Job item A -
Answer these questions using the excerpt about John Walker Lindh:
(i) How many years has Lindh spent in an Indiana federal prison?
(ii) What is the title of Mark Kukis's 2003 book?
(iii) Where was Mark Stanoch speaking from during his phone interview with International Business Times?
Job item B -
In the excerpt about John Walker Lindh, why did Lindh plead guilty?

Source extract -
• • •

John Walker Lindh, the 38-year-old California man known as "the American Taliban," has spent 17 years in an Indiana federal prison and on Thursday is expected to be released.

What many may not know or remember is Lindh was never convicted of alleged crimes against the U.S., and instead pleaded guilty to avoid the threat of life in prison, during the highly charged political climate following the 9-11 attacks.

After being found injured, disheveled, and dehydrated in the basement of an Afghan fortress in Masar Al-Sharif in December 2001, just over three months after the 9-11 attacks, Lindh became the "poster boy" for the Bush administration’s "War on Terror," according to Mark Kukis, author of “My Heart Became Attached,” a 2003 book that traced Lindh’s interest in Islamic faith and his travels to the Middle East as a teenager to learn the Arabic language and study the Koran.

Kukis is one of a number of journalists and former Department of Justice attorneys featured in an upcoming documentary film about Lindh by Emmy Award-winning San Francisco-based producer Mark Stanoch.

“I think this is a profoundly interesting subject to explore in greater detail,” Stanoch told International Business Times in a phone interview Wednesday from Indiana.

• • •

Data excerpts -
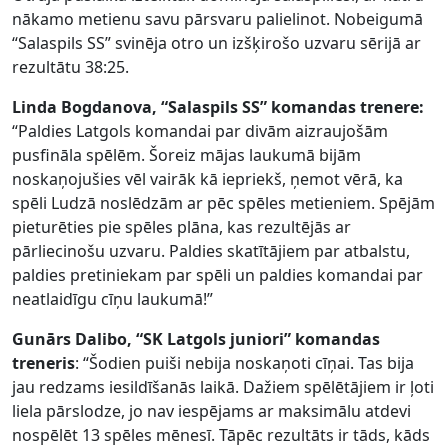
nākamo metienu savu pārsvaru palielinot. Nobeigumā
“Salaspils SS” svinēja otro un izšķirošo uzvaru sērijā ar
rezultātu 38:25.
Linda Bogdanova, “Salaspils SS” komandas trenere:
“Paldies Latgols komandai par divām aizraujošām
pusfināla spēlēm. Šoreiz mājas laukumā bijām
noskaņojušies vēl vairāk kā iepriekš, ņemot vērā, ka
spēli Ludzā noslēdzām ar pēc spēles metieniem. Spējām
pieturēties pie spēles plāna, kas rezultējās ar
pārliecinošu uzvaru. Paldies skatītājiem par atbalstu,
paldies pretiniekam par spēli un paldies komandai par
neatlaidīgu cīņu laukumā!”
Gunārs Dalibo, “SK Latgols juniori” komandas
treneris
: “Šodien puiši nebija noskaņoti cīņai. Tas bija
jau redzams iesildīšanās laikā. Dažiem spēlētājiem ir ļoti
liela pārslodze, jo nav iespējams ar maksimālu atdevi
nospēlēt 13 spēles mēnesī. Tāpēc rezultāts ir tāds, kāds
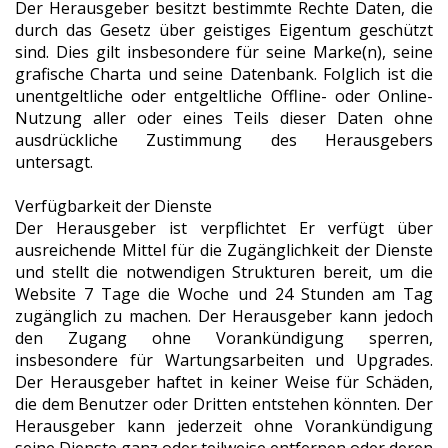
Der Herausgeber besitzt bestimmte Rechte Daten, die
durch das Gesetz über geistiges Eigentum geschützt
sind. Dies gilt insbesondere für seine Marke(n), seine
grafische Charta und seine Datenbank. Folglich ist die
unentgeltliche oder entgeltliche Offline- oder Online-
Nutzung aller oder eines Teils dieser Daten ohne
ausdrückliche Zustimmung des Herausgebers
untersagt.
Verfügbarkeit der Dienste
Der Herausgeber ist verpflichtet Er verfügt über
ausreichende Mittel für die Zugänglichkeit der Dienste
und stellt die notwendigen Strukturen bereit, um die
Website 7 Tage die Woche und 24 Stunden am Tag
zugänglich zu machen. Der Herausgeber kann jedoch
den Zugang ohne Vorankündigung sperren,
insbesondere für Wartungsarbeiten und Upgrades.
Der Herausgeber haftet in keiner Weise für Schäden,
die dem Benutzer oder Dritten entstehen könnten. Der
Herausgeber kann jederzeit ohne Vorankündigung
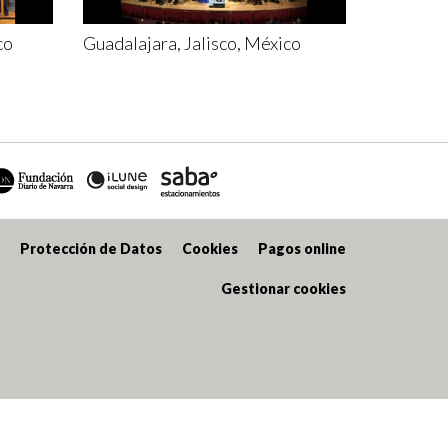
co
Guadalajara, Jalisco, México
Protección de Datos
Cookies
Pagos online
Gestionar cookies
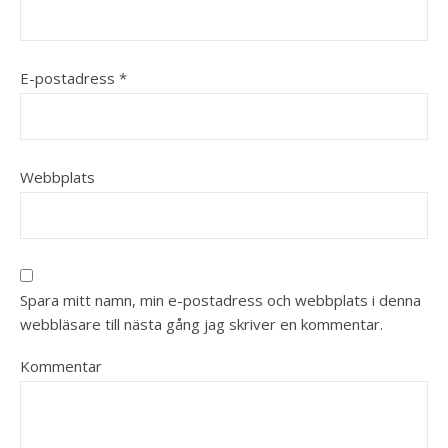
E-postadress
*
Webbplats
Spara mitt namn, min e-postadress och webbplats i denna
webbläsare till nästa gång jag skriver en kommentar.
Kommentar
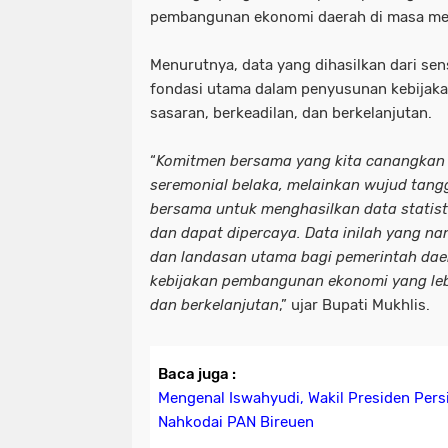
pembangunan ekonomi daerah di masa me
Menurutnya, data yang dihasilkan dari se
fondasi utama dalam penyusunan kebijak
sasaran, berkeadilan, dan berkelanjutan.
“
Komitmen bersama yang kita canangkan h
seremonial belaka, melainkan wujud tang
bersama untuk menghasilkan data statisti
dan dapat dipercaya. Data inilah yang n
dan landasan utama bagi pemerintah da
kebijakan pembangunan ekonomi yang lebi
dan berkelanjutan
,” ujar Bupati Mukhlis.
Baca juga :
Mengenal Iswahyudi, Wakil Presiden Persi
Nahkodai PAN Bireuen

• • •

Problem solution A -
(i) 17 years.
(ii) "My Heart Became Attached."
(iii) Indiana.

Problem solution B -
Lindh pleaded guilty to avoid the threat of life in prison. This happened in the highly charged political climate after the 9-11 attacks, and he was never convicted of alleged crimes against the U.S.